### EXERCISE REQUIREMENTS
Print out the records in full, keeping each word unchanged.

### STORED DATA

· · · · ·

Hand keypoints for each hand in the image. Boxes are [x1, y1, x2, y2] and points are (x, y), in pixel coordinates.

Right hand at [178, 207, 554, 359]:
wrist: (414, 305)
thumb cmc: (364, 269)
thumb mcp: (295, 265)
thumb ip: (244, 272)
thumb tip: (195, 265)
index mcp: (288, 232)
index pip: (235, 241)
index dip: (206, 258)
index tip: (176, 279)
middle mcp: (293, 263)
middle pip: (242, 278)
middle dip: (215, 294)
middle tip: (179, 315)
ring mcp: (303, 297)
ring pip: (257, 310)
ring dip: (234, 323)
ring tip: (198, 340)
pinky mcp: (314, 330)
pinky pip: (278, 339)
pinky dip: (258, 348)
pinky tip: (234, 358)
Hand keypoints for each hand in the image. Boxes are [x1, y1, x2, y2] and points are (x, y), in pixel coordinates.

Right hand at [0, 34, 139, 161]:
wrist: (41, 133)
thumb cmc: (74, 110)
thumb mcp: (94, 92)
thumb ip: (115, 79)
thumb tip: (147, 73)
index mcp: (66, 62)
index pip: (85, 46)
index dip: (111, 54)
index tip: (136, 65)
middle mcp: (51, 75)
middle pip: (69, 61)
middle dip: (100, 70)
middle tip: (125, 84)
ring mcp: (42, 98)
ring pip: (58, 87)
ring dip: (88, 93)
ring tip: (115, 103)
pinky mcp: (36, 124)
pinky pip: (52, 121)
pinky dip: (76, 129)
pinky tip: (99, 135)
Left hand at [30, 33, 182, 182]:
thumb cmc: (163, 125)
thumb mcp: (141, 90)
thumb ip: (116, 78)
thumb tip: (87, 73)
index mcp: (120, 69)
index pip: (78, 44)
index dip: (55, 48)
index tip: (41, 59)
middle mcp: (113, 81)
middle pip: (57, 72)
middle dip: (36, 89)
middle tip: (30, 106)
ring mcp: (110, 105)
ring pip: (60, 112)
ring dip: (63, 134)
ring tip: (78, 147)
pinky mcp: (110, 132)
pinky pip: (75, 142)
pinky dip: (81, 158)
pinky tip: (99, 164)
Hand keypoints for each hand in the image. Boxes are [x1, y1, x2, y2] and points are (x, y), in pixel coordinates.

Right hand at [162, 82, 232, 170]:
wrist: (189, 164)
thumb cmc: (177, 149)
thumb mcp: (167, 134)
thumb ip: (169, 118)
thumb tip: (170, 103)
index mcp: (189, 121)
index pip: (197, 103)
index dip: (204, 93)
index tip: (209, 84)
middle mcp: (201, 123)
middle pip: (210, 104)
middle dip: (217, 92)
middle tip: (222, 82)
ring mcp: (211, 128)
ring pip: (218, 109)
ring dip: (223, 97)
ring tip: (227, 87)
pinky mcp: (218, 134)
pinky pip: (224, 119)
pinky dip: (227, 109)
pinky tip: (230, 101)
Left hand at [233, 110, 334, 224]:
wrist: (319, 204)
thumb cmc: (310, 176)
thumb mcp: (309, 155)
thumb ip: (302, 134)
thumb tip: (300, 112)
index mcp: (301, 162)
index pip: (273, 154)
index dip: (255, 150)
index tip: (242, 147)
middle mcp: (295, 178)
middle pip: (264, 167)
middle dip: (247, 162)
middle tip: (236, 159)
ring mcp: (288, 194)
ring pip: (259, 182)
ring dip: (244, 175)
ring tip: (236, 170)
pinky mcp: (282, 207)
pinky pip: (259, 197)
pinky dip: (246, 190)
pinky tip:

· · · · ·

### ANSWER BOX
Hand keypoints for each hand in the image. Boxes are [x1, y1, x2, y2] and points are (x, y), in pixel coordinates.

Right hand at [178, 207, 554, 359]:
wrist: (414, 305)
thumb cmc: (364, 269)
thumb mcp: (295, 265)
thumb ip: (244, 272)
thumb tip: (195, 265)
index mcp: (288, 232)
index pip: (235, 241)
index dip: (206, 258)
index tip: (176, 279)
middle mcp: (293, 263)
middle pip: (242, 278)
middle dip: (215, 294)
middle tip: (179, 315)
ring mcp: (303, 297)
ring pip: (257, 310)
ring dip: (234, 323)
ring tip: (198, 340)
pinky mcp: (314, 330)
pinky pip: (278, 339)
pinky dip: (258, 348)
pinky tip: (234, 358)
Hand keypoints for each hand in the image. Boxes are [x1, y1, x2, y2] and points are (x, y), in pixel coordinates.

Right hand at [0, 34, 139, 161]:
wrist: (41, 133)
thumb cmc: (74, 110)
thumb mcp: (94, 92)
thumb ip: (115, 79)
thumb tip: (147, 73)
index mcp: (66, 62)
index pip: (85, 46)
index dip: (111, 54)
index tip: (136, 65)
middle mcp: (51, 75)
middle pip: (69, 61)
middle dip: (100, 70)
middle tip: (125, 84)
ring mcp: (42, 98)
ring pip: (58, 87)
ring dip: (88, 93)
ring tip: (115, 103)
pinky mcp: (36, 124)
pinky pip: (52, 121)
pinky dip: (76, 129)
pinky tip: (99, 135)
Left hand at [30, 33, 182, 182]:
thumb cmc: (163, 125)
thumb mcp: (141, 90)
thumb ip: (116, 78)
thumb tip: (87, 73)
index mcp: (120, 69)
index pip: (78, 44)
index dip: (55, 48)
index tip: (41, 59)
middle mcp: (113, 81)
middle pip: (57, 72)
middle dip: (36, 89)
middle tip: (30, 106)
ring mcp: (110, 105)
ring pip: (60, 112)
ring dip: (63, 134)
ring tip: (78, 147)
pinky mcp: (110, 132)
pinky pip: (75, 142)
pinky dip: (81, 158)
pinky tip: (99, 164)
Hand keypoints for each hand in the image. Boxes are [x1, y1, x2, y2] and points are (x, y), in pixel coordinates.

Right hand at [162, 82, 232, 170]:
wrist: (189, 164)
thumb cmc: (177, 149)
thumb mcp: (167, 134)
thumb ip: (169, 118)
thumb tip: (170, 103)
index mcp: (189, 121)
index pip: (197, 103)
index dip: (204, 93)
index tip: (209, 84)
middle mcp: (201, 123)
middle pip: (210, 104)
middle dip: (217, 92)
middle tip: (222, 82)
ring mcp: (211, 128)
ring pip: (218, 109)
ring dip: (223, 97)
ring tip: (227, 87)
pinky mcp: (218, 134)
pinky pip: (224, 119)
pinky dip: (227, 109)
pinky tip: (230, 101)
Left hand at [233, 110, 334, 224]:
wrist: (319, 204)
thumb cmc: (310, 176)
thumb mcp: (309, 155)
thumb ip: (302, 134)
thumb tip: (300, 112)
index mcp: (301, 162)
index pip: (273, 154)
index dip: (255, 150)
index tip: (242, 147)
middle mcp: (295, 178)
middle pip: (264, 167)
middle dip: (247, 162)
middle tip: (236, 159)
ring mcp: (288, 194)
ring pip: (259, 182)
ring dip: (244, 175)
ring tip: (236, 170)
pinky mcp: (282, 207)
pinky pip: (259, 197)
pinky dip: (246, 190)
pinky tip:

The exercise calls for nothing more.